> [Required action]:
Using the entries that follow, give the number of lines containing the string "secrecy". Write nothing besides that number.

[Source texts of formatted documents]
+++
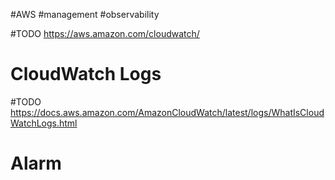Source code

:#AWS #management #observability

#TODO
<https://aws.amazon.com/cloudwatch/>

# CloudWatch Logs

#TODO
<https://docs.aws.amazon.com/AmazonCloudWatch/latest/logs/WhatIsCloudWatchLogs.html>

# Alarm
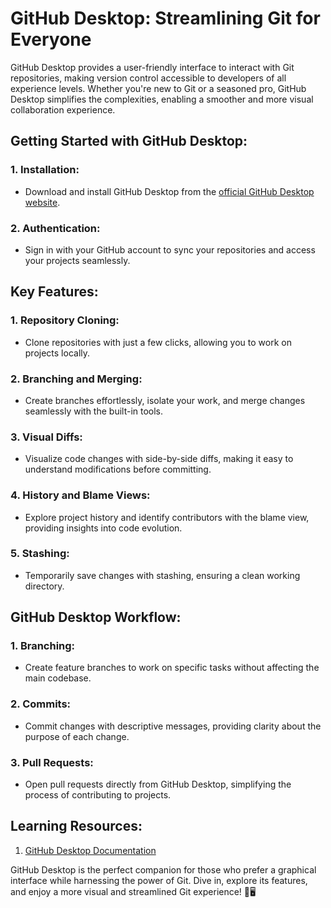 # GitHub Desktop: Streamlining Git for Everyone

GitHub Desktop provides a user-friendly interface to interact with Git repositories, making version control accessible to developers of all experience levels. Whether you're new to Git or a seasoned pro, GitHub Desktop simplifies the complexities, enabling a smoother and more visual collaboration experience.

## **Getting Started with GitHub Desktop:**

### **1. Installation:**

- Download and install GitHub Desktop from the [official GitHub Desktop website](https://desktop.github.com/).

### **2. Authentication:**

- Sign in with your GitHub account to sync your repositories and access your projects seamlessly.

## **Key Features:**

### **1. Repository Cloning:**

- Clone repositories with just a few clicks, allowing you to work on projects locally.

### **2. Branching and Merging:**

- Create branches effortlessly, isolate your work, and merge changes seamlessly with the built-in tools.

### **3. Visual Diffs:**

- Visualize code changes with side-by-side diffs, making it easy to understand modifications before committing.

### **4. History and Blame Views:**

- Explore project history and identify contributors with the blame view, providing insights into code evolution.

### **5. Stashing:**

- Temporarily save changes with stashing, ensuring a clean working directory.

## **GitHub Desktop Workflow:**

### **1. Branching:**

- Create feature branches to work on specific tasks without affecting the main codebase.

### **2. Commits:**

- Commit changes with descriptive messages, providing clarity about the purpose of each change.

### **3. Pull Requests:**

- Open pull requests directly from GitHub Desktop, simplifying the process of contributing to projects.

## **Learning Resources:**

1. [GitHub Desktop Documentation](https://docs.github.com/en/desktop)

GitHub Desktop is the perfect companion for those who prefer a graphical interface while harnessing the power of Git. Dive in, explore its features, and enjoy a more visual and streamlined Git experience! &#128640;&#128421;&#65039;
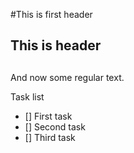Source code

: #This is first header

## This is header <h2>
  
  And now some regular text.
  
  Task list
  
  - [] First task
  - [] Second task
  - [] Third task

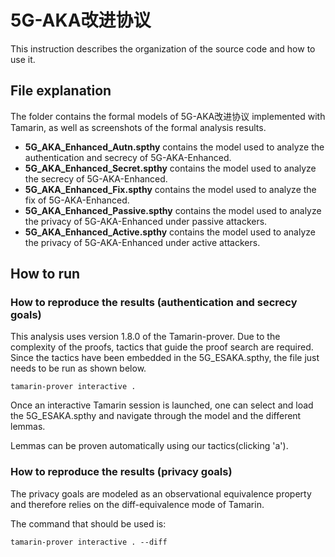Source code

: # 5G-AKA改进协议

 This instruction describes the organization of the source code and how to use it.

## File explanation

The folder contains the formal models of 5G-AKA改进协议 implemented with Tamarin, as well as screenshots of the formal analysis results.

- **5G_AKA_Enhanced_Autn.spthy** contains the model used to analyze the authentication and secrecy of 5G-AKA-Enhanced.
- **5G_AKA_Enhanced_Secret.spthy** contains the model used to analyze the secrecy of 5G-AKA-Enhanced.
-  **5G_AKA_Enhanced_Fix.spthy** contains the model used to analyze the fix of 5G-AKA-Enhanced.
- **5G_AKA_Enhanced_Passive.spthy** contains the model used to analyze the privacy of 5G-AKA-Enhanced under passive attackers.
- **5G_AKA_Enhanced_Active.spthy** contains the model used to analyze the privacy of 5G-AKA-Enhanced under active attackers.

## How to run

### How to reproduce the results (authentication and secrecy goals)

This analysis uses version 1.8.0 of the Tamarin-prover. Due to the complexity of the proofs, tactics that guide the proof search are required. Since the tactics have been embedded in the 5G_ESAKA.spthy, the file just needs to be run as shown below.

`tamarin-prover interactive .`

Once an interactive Tamarin session is launched, one can select and load the 5G_ESAKA.spthy and navigate through the model and the different lemmas.

Lemmas can be proven automatically using our tactics(clicking 'a').

### How to reproduce the results (privacy goals)

The  privacy goals are modeled as an observational equivalence property and therefore relies on the diff-equivalence mode of Tamarin.

The command that should be used is:

`tamarin-prover interactive . --diff`












​	

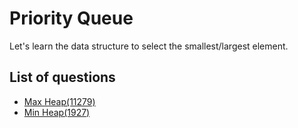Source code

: Priority Queue
==================
Let's learn the data structure to select the smallest/largest element.

List of questions
-------------------

- [Max Heap(11279)](https://github.com/yoru4890/coding_test/blob/main/baekjoon/priority_queue/11279.md)
- [Min Heap(1927)](https://github.com/yoru4890/coding_test/blob/main/baekjoon/priority_queue/1927.md)
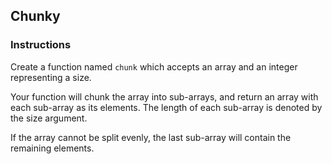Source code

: ## Chunky

### Instructions

Create a function named `chunk` which accepts an array and an integer representing a size.

Your function will chunk the array into sub-arrays, and return an array with each sub-array as its elements. The length of each sub-array is denoted by the size argument.

If the array cannot be split evenly, the last sub-array will contain the remaining elements.
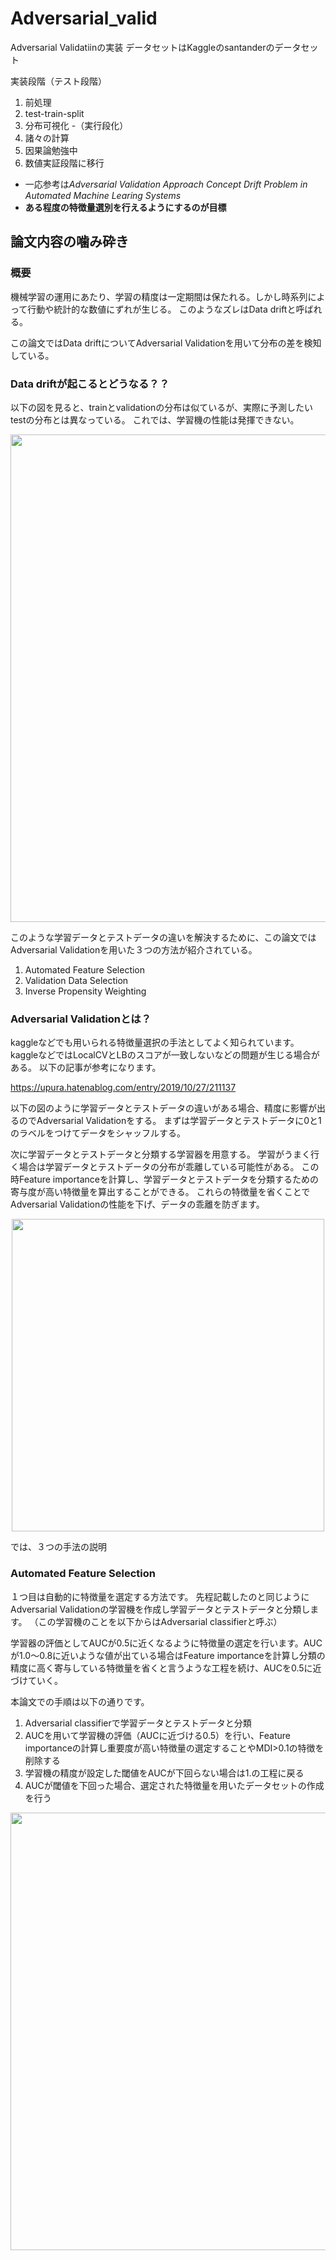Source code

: # Adversarial_valid

Adversarial Validatiinの実装
データセットはKaggleのsantanderのデータセット

実装段階（テスト段階）

1. 前処理
2. test-train-split
3. 分布可視化 -（実行段化）
4. 諸々の計算
5. 因果論勉強中
6. 数値実証段階に移行

- 一応参考は*Adversarial Validation Approach Concept Drift Problem in Automated Machine Learing Systems*
- **ある程度の特徴量選別を行えるようにするのが目標**

## 論文内容の噛み砕き
### 概要
機械学習の運用にあたり、学習の精度は一定期間は保たれる。しかし時系列によって行動や統計的な数値にずれが生じる。
このようなズレはData driftと呼ばれる。

この論文ではData driftについてAdversarial Validationを用いて分布の差を検知している。

### Data driftが起こるとどうなる？？
以下の図を見ると、trainとvalidationの分布は似ているが、実際に予測したいtestの分布とは異なっている。
これでは、学習機の性能は発揮できない。

<div align="center">
<img src="https://github.com/TakumaTakami/Adversarial_valid/blob/images/img2.png" width="780px" class="imgs">
</div>

このような学習データとテストデータの違いを解決するために、この論文ではAdversarial Validationを用いた３つの方法が紹介されている。
1. Automated Feature Selection
2. Validation Data Selection
3. Inverse Propensity Weighting

### Adversarial Validationとは？
kaggleなどでも用いられる特徴量選択の手法としてよく知られています。
kaggleなどではLocalCVとLBのスコアが一致しないなどの問題が生じる場合がある。
以下の記事が参考になります。

https://upura.hatenablog.com/entry/2019/10/27/211137

以下の図のように学習データとテストデータの違いがある場合、精度に影響が出るのでAdversarial Validationをする。
まずは学習データとテストデータに0と1のラベルをつけてデータをシャッフルする。

次に学習データとテストデータと分類する学習器を用意する。
学習がうまく行く場合は学習データとテストデータの分布が乖離している可能性がある。
この時Feature importanceを計算し、学習データとテストデータを分類するための寄与度が高い特徴量を算出することができる。
これらの特徴量を省くことでAdversarial Validationの性能を下げ、データの乖離を防ぎます。

<div align="center">
<img src="https://github.com/TakumaTakami/Adversarial_valid/blob/images/img3.png" width="500px" class="imgs">
</div>

では、３つの手法の説明

### Automated Feature Selection
１つ目は自動的に特徴量を選定する方法です。
先程記載したのと同じようにAdversarial Validationの学習機を作成し学習データとテストデータと分類します。
（この学習機のことを以下からはAdversarial classifierと呼ぶ）

学習器の評価としてAUCが0.5に近くなるように特徴量の選定を行います。AUCが1.0〜0.8に近いような値が出ている場合はFeature importanceを計算し分類の精度に高く寄与している特徴量を省くと言うような工程を続け、AUCを0.5に近づけていく。

本論文での手順は以下の通りです。

1. Adversarial classifierで学習データとテストデータと分類
2. AUCを用いて学習機の評価（AUCに近づける0.5）を行い、Feature importanceの計算し重要度が高い特徴量の選定することやMDI>0.1の特徴を削除する
3. 学習機の精度が設定した閾値をAUCが下回らない場合は1.の工程に戻る
4. AUCが閾値を下回った場合、選定された特徴量を用いたデータセットの作成を行う

<div align="center">
<img src="https://github.com/TakumaTakami/Adversarial_valid/blob/images/img4.png" width="700px" class="imgs">
</div>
+++
> [Written response]:
3